Retrieval-Augmented Q&A
The /ask flow is:
question
-> OpenAI embedding
-> pgvector cosine search filtered by symbol
-> top-k transcript chunks
-> context block with citation ids
-> LLM answer with required citations
The retrieval query orders by pgvector distance and returns similarity, fiscal period, symbol, speaker, and content. The response exposes both the generated answer and the citation list so a reader can inspect the evidence.
Change Reports
The /reports/change flow compares the requested quarter to the immediately prior quarter:
- Q1 compares against Q4 of the previous year
- Q2, Q3, and Q4 compare against the previous quarter in the same year
- up to 20 chunks are loaded from each transcript in chunk order
- current evidence is labeled
CUR1,CUR2, etc. - prior evidence is labeled
PRI1,PRI2, etc. - the LLM must return a strict JSON report
- Pydantic validates and normalizes the report before persistence
Report fields include:
- executive summary
- change score from 1 to 10
- tone shift direction and explanation
- key changes by theme
- risk flags with severity
- follow-up questions for an analyst
API Surface
| Method | Endpoint | Purpose |
|---|---|---|
GET |
/health |
Service status |
POST |
/ingest/local |
Ingest raw transcript text |
POST |
/ingest/alpha-vantage |
Fetch and ingest a provider transcript |
POST |
/ingest/fmp |
Fetch and ingest a provider transcript |
POST |
/ask |
Answer a question with cited transcript chunks |
POST |
/reports/change |
Generate a structured quarter-over-quarter report |
Local setup runs through Docker Compose:
docker compose up --build
The API serves interactive docs at http://localhost:8000/docs.
Evaluation
The evaluation guide treats this as a retrieval and grounded-generation system, not just a working API.
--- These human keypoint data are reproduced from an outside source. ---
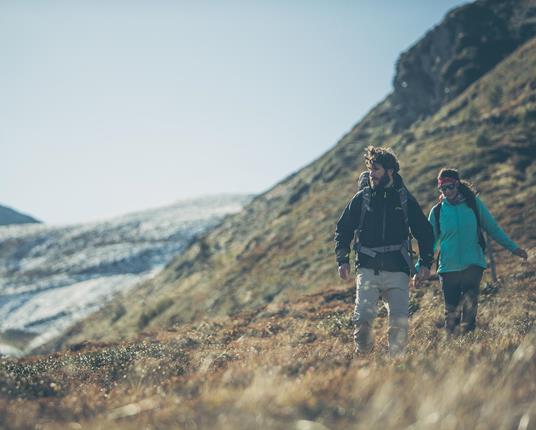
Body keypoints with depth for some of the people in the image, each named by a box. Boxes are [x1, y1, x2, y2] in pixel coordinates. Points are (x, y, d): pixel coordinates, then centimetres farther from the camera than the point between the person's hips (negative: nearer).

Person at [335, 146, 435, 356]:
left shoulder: (405, 199, 8)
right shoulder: (361, 199, 7)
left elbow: (425, 232, 15)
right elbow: (342, 229, 13)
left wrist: (426, 263, 6)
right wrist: (342, 260, 4)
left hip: (397, 270, 1)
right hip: (367, 270, 0)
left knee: (399, 323, -5)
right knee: (362, 318, -16)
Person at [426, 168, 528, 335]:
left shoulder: (473, 203, 3)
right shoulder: (437, 211, 4)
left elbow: (493, 228, 10)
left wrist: (513, 247, 10)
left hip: (473, 264, -1)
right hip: (448, 268, 1)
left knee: (469, 302, -20)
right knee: (451, 311, 3)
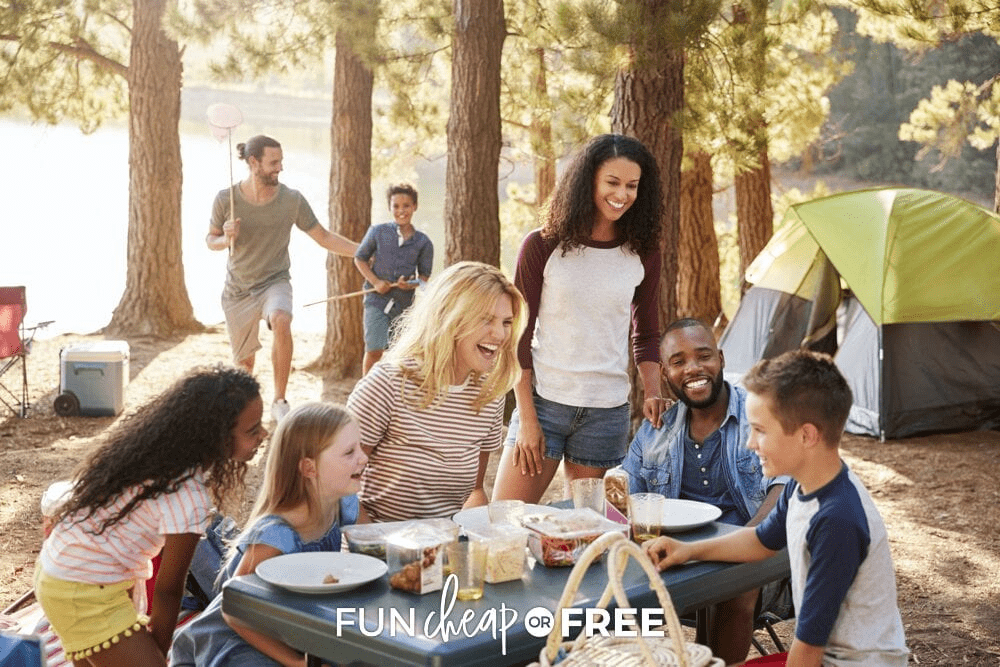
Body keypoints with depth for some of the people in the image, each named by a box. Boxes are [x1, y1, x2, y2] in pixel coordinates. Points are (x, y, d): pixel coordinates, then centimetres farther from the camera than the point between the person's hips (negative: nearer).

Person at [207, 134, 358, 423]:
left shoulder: (292, 199, -9)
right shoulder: (226, 199, -9)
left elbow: (324, 237, -2)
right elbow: (211, 240, 5)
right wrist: (226, 239, -19)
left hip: (275, 282, -1)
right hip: (238, 290, 1)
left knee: (281, 322, -36)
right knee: (244, 361, 11)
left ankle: (280, 402, -26)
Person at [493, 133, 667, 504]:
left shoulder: (642, 254, 6)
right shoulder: (542, 246, -3)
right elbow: (518, 335, -1)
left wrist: (652, 392, -3)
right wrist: (527, 418, -6)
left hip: (608, 411, 2)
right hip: (543, 402, -2)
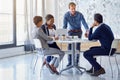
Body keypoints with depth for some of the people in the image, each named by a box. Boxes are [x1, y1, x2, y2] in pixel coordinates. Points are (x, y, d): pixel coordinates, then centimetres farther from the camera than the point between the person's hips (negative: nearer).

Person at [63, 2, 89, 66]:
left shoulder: (80, 14, -20)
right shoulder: (66, 15, -17)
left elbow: (84, 23, -24)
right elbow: (65, 25, -19)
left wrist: (87, 30, -42)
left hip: (78, 31, -1)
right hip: (70, 31, 1)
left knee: (77, 46, -7)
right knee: (70, 46, -7)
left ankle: (76, 62, 0)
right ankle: (69, 62, 0)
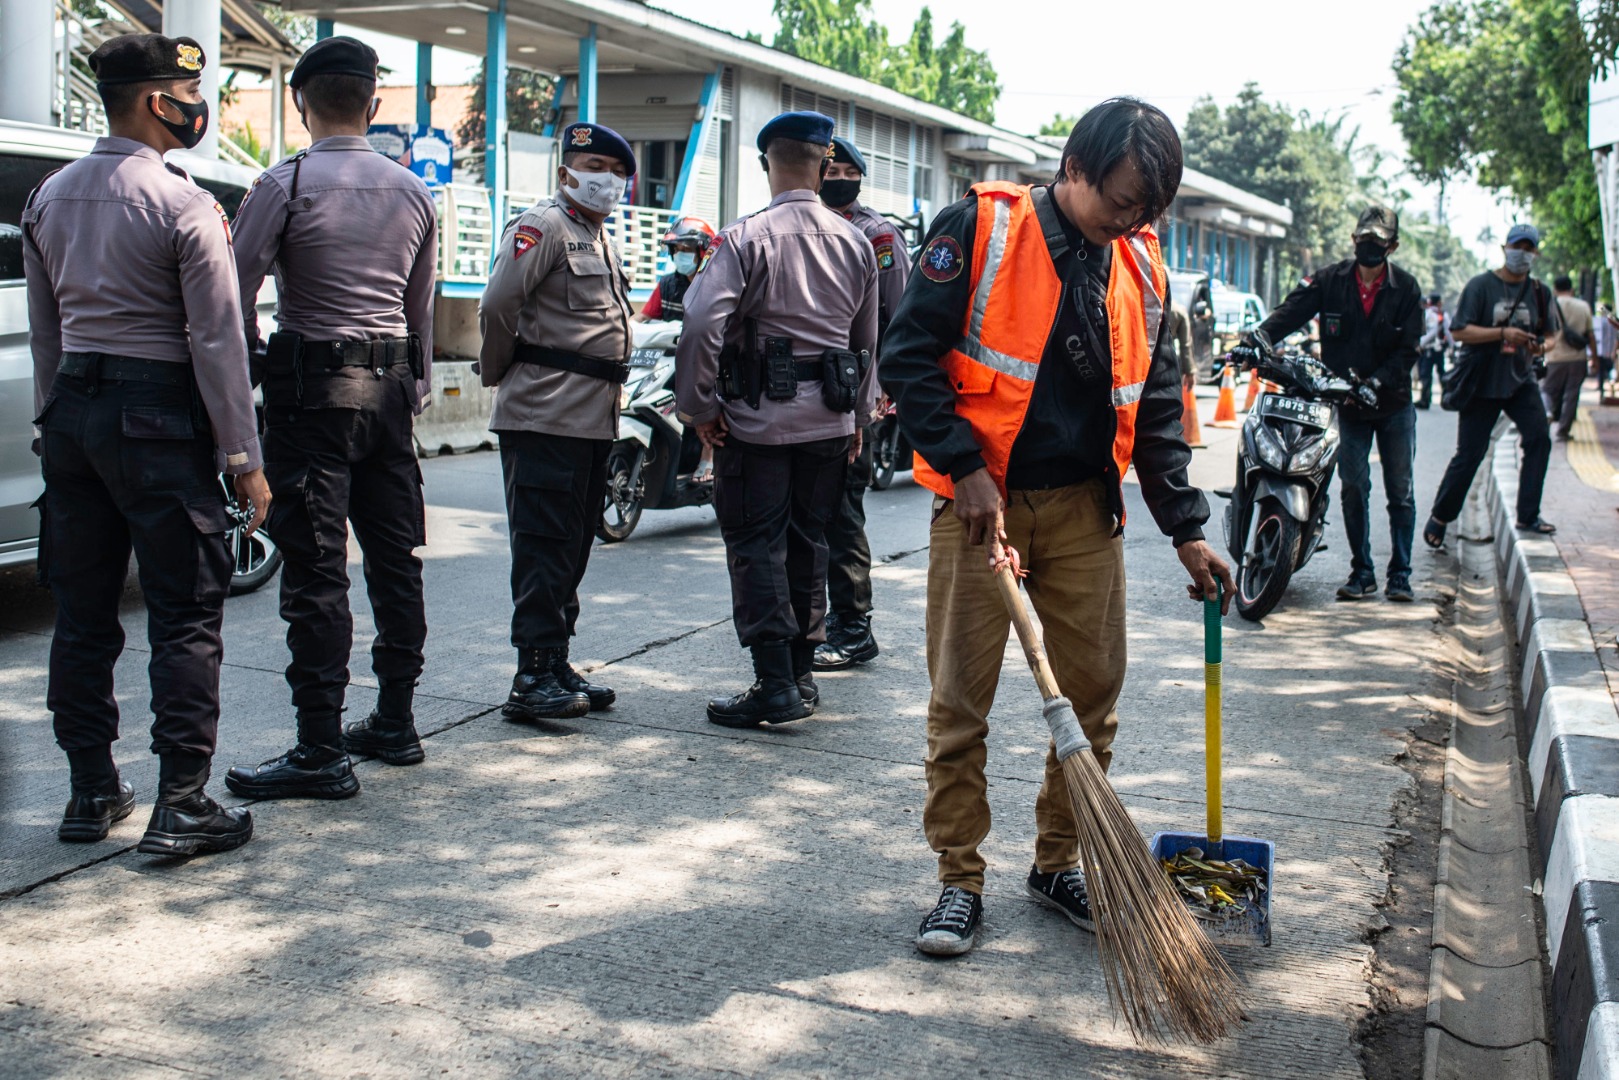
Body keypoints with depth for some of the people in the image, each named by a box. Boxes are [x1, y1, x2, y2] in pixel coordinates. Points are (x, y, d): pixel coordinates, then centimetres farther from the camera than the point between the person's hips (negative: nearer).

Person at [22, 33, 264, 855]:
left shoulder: (49, 199, 9)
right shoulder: (183, 204, -11)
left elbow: (44, 330, 14)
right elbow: (217, 341, -12)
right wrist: (244, 459, -9)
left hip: (72, 409, 7)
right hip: (157, 416, -7)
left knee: (82, 609, 12)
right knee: (185, 615, -1)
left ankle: (91, 792, 20)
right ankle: (180, 806, 0)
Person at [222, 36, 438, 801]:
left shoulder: (285, 185, -9)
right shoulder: (412, 192, 9)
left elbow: (236, 291, -9)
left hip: (312, 386, -6)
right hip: (389, 384, 6)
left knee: (316, 568, -5)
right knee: (395, 557, 13)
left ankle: (321, 752, -4)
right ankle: (395, 723, 22)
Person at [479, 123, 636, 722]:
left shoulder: (600, 240, 22)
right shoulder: (542, 226, -7)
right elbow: (497, 305, -16)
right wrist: (499, 374, -5)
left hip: (594, 419, 9)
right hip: (546, 417, -9)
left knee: (573, 547, 12)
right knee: (544, 548, -9)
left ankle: (556, 667, 20)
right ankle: (534, 680, -6)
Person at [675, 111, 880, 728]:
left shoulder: (746, 238, -10)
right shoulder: (854, 244, 7)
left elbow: (702, 325, -18)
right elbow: (867, 341, 15)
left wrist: (699, 405, -8)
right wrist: (858, 412, 25)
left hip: (757, 419, -5)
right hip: (829, 420, 5)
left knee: (757, 546, -1)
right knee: (808, 544, 14)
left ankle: (775, 684, -5)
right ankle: (802, 672, 22)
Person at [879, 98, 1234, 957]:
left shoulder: (1140, 268, 8)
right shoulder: (980, 230, -8)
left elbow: (1156, 407, 12)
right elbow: (909, 356, -8)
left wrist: (1185, 527, 9)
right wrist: (964, 469, -15)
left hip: (1085, 509, 5)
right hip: (981, 502, -4)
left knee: (1093, 695, 8)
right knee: (959, 701, -1)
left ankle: (1058, 862, 25)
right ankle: (960, 880, 12)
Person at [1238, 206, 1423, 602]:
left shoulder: (1405, 288, -3)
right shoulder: (1330, 280, -1)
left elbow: (1408, 349, -6)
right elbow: (1290, 312, -14)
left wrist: (1377, 381, -22)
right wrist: (1255, 342, -31)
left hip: (1394, 405, 0)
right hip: (1349, 405, 0)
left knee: (1401, 492, 4)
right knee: (1353, 488, 0)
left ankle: (1400, 575, 13)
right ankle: (1362, 573, 11)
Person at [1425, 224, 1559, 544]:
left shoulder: (1539, 292, 7)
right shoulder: (1481, 286, -7)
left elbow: (1547, 333, 17)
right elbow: (1459, 331, -14)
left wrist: (1540, 346, -7)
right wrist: (1503, 333, -24)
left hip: (1520, 381, 4)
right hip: (1481, 383, -4)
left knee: (1539, 438, -14)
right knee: (1469, 455, 0)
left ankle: (1528, 516, -5)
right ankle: (1439, 516, 17)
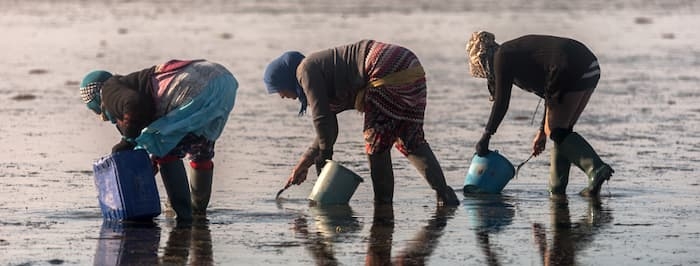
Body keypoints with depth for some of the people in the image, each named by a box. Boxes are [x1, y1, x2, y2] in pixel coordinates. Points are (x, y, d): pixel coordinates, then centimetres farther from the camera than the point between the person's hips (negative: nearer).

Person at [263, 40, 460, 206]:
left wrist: (324, 156, 8)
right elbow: (328, 130, 30)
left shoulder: (307, 70, -2)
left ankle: (383, 204, 8)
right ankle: (444, 193, 6)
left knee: (376, 142, 1)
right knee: (411, 140, 14)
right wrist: (303, 164, 29)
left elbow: (321, 119, -7)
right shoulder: (319, 68, 27)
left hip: (389, 73, -10)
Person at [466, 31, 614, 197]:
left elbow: (501, 103, 1)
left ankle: (596, 169, -16)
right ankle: (557, 188, 14)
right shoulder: (518, 50, 30)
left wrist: (485, 138, 8)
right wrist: (542, 131, 36)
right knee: (561, 129, 15)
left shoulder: (502, 57, 4)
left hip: (571, 72, -9)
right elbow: (551, 93, 33)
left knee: (555, 131, -1)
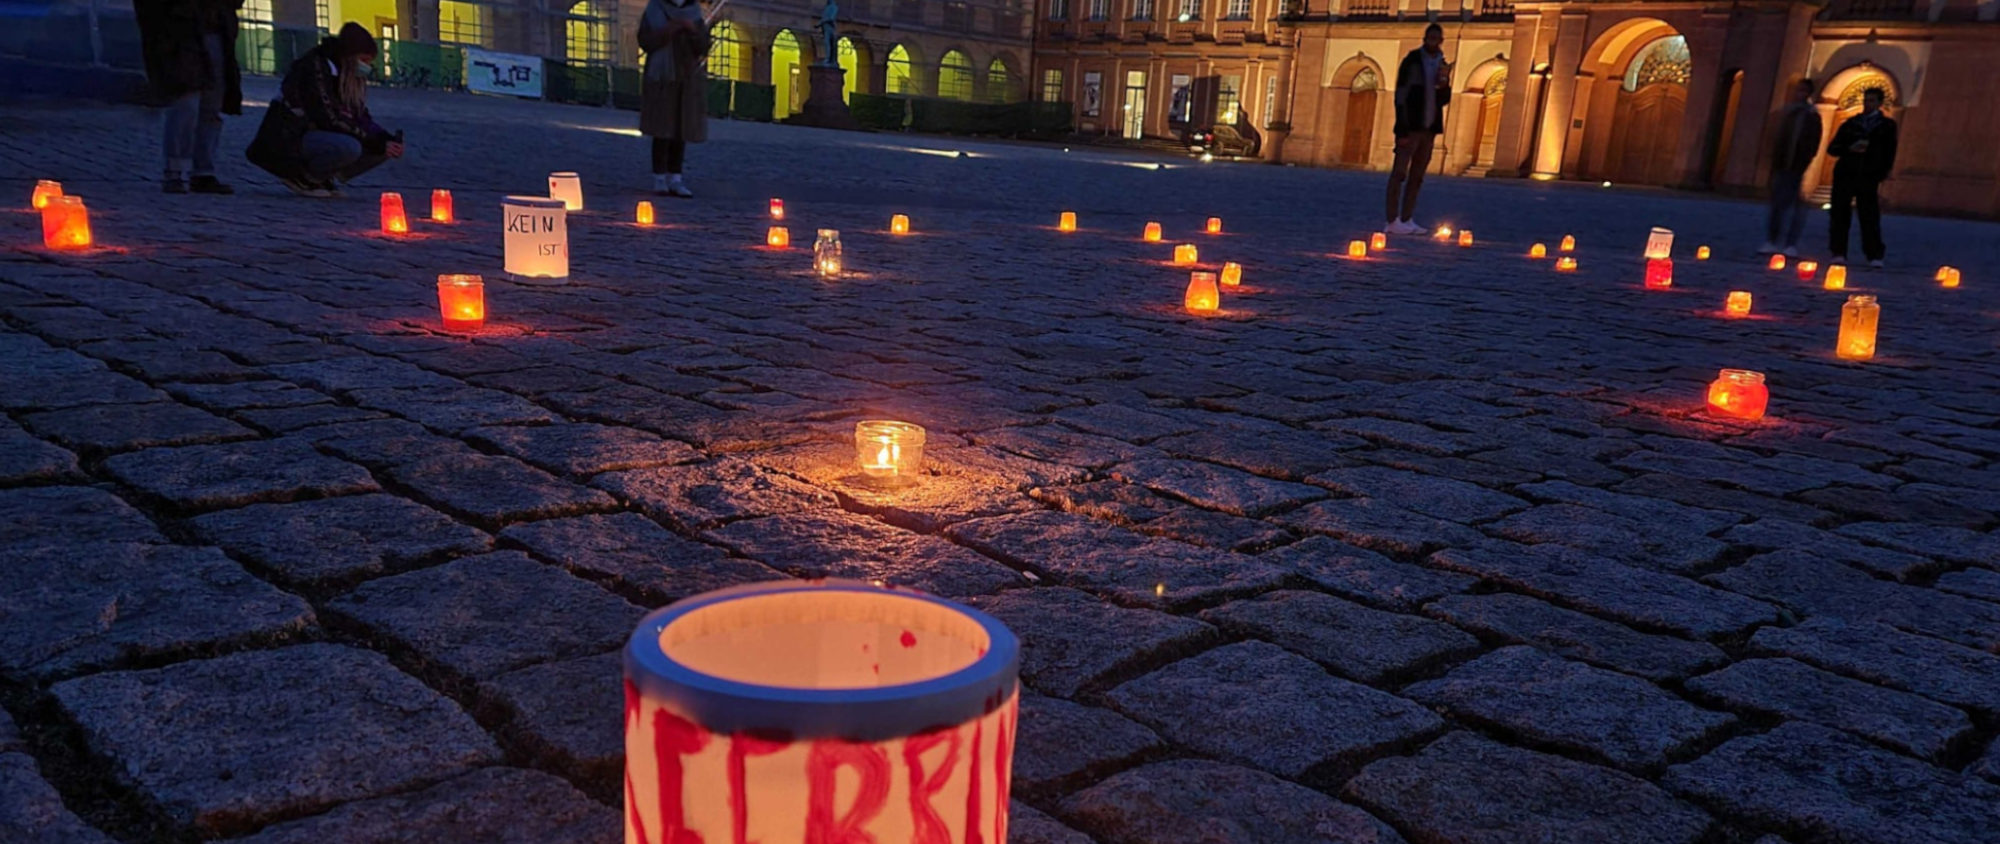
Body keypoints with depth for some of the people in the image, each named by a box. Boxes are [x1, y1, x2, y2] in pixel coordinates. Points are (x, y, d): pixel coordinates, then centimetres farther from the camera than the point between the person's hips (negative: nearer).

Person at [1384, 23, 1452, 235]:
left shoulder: (1442, 65, 12)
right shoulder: (1412, 61, -4)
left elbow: (1444, 99, 16)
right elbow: (1400, 95, -9)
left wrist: (1444, 85, -7)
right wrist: (1402, 129, -16)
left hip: (1429, 128, 6)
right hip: (1410, 127, -6)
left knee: (1417, 176, 5)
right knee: (1399, 172, -9)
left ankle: (1406, 219, 8)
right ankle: (1392, 220, -12)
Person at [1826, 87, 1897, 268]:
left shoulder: (1887, 126, 10)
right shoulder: (1850, 124, 13)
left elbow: (1889, 153, 10)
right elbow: (1832, 148, 9)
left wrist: (1883, 175, -1)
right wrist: (1850, 148, -10)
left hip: (1869, 178, -2)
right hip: (1845, 175, 2)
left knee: (1870, 217, -7)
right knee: (1840, 214, -1)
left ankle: (1874, 256, -5)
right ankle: (1839, 253, 4)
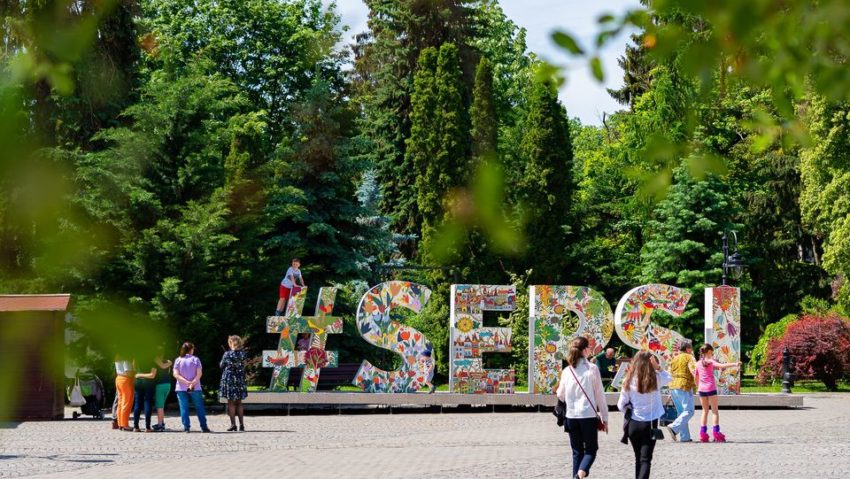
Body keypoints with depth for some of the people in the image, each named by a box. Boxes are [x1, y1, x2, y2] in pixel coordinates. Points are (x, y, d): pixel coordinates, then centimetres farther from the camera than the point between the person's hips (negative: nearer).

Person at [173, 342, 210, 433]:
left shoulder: (178, 360, 2)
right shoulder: (195, 359, -1)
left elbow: (176, 374, -7)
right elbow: (199, 374, -10)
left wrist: (186, 382, -12)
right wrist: (193, 383, -14)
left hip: (181, 388, 1)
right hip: (195, 388, -1)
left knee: (184, 408, 3)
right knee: (199, 408, 6)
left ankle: (186, 427, -3)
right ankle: (204, 427, 6)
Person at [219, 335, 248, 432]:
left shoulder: (227, 354, -12)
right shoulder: (243, 354, -1)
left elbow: (221, 365, 0)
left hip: (229, 379, -4)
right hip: (240, 379, 4)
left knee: (231, 403, 3)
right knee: (239, 402, 12)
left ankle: (233, 424, -2)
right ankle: (241, 424, 9)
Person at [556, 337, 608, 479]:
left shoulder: (567, 371, 2)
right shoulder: (592, 369, -7)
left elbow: (561, 395, 10)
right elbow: (599, 395, -4)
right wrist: (604, 417, 4)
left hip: (571, 416, 3)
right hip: (589, 415, -3)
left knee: (577, 451, 14)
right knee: (591, 449, 7)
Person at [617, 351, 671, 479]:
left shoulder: (629, 380, -4)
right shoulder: (656, 379, -7)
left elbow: (621, 406, 0)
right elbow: (669, 378, 16)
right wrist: (658, 367, 3)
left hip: (633, 424, 2)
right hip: (650, 424, -2)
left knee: (638, 458, 18)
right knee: (645, 459, -4)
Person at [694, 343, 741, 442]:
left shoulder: (698, 363, 11)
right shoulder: (710, 361, -6)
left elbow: (696, 377, 18)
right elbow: (721, 365, -25)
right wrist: (734, 364, -30)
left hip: (701, 389, 5)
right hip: (711, 388, -5)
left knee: (705, 411, 13)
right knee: (715, 411, 2)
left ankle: (703, 433, 6)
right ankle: (716, 432, -7)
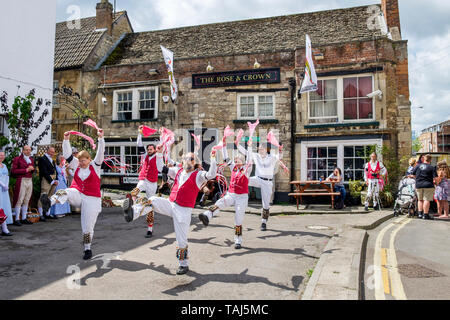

Recommended metrics and checks:
- Retrieval hit rate: compare retrieved chunks against manually selected gold passages
- Citation quality: ensure every
[C1]-style reference exists in the citation list - Groundedness: check that answer claims are supported by returned chunks
- Change report quality: verify tone, key changes, risk flags, and follow-up questions
- Latency targets: track p50 and p95 for health, ask, report, and ingest endpoints
- Cost per report: estimate embedding and LLM usage per generated report
The project also defines a manual checklist after loading synthetic XYZ data, including:
/healthreturns ok- Q3 and Q4 transcripts ingest successfully
/askreturns answer text with citations/reports/changereturns valid JSON- no output includes buy/sell/hold recommendations
Testing
The unit tests avoid OpenAI and database calls, which keeps the core logic testable in a restricted local environment.
Covered areas:
- health endpoint
- chunking behavior
- empty and whitespace-only transcript handling
- chunk index sequencing
- overlap between adjacent chunks
- schema validation for ingest, ask, and report requests
- ticker normalization
- fiscal-quarter bounds
- prior-quarter wraparound logic
Run tests from the backend:
cd backend
pip install -r requirements.txt
pytest tests/ -v
Production Hardening
The README tracks the main production work still needed:
- authentication with API keys or JWT middleware
- rate limiting around ingestion and question-answering routes
- async task queue for long transcript ingestion
- pgvector IVFFlat tuning as data grows
- transcript provider caching
- structured logging, tracing, and metrics
- per-request token budgets and usage tracking
- Alembic migrations instead of startup DDL
- managed secrets instead of
.env - provider retry logic with exponential backoff
This makes the project useful as a backend/RAG prototype while still being honest about the gap between a working MVP and a production research platform.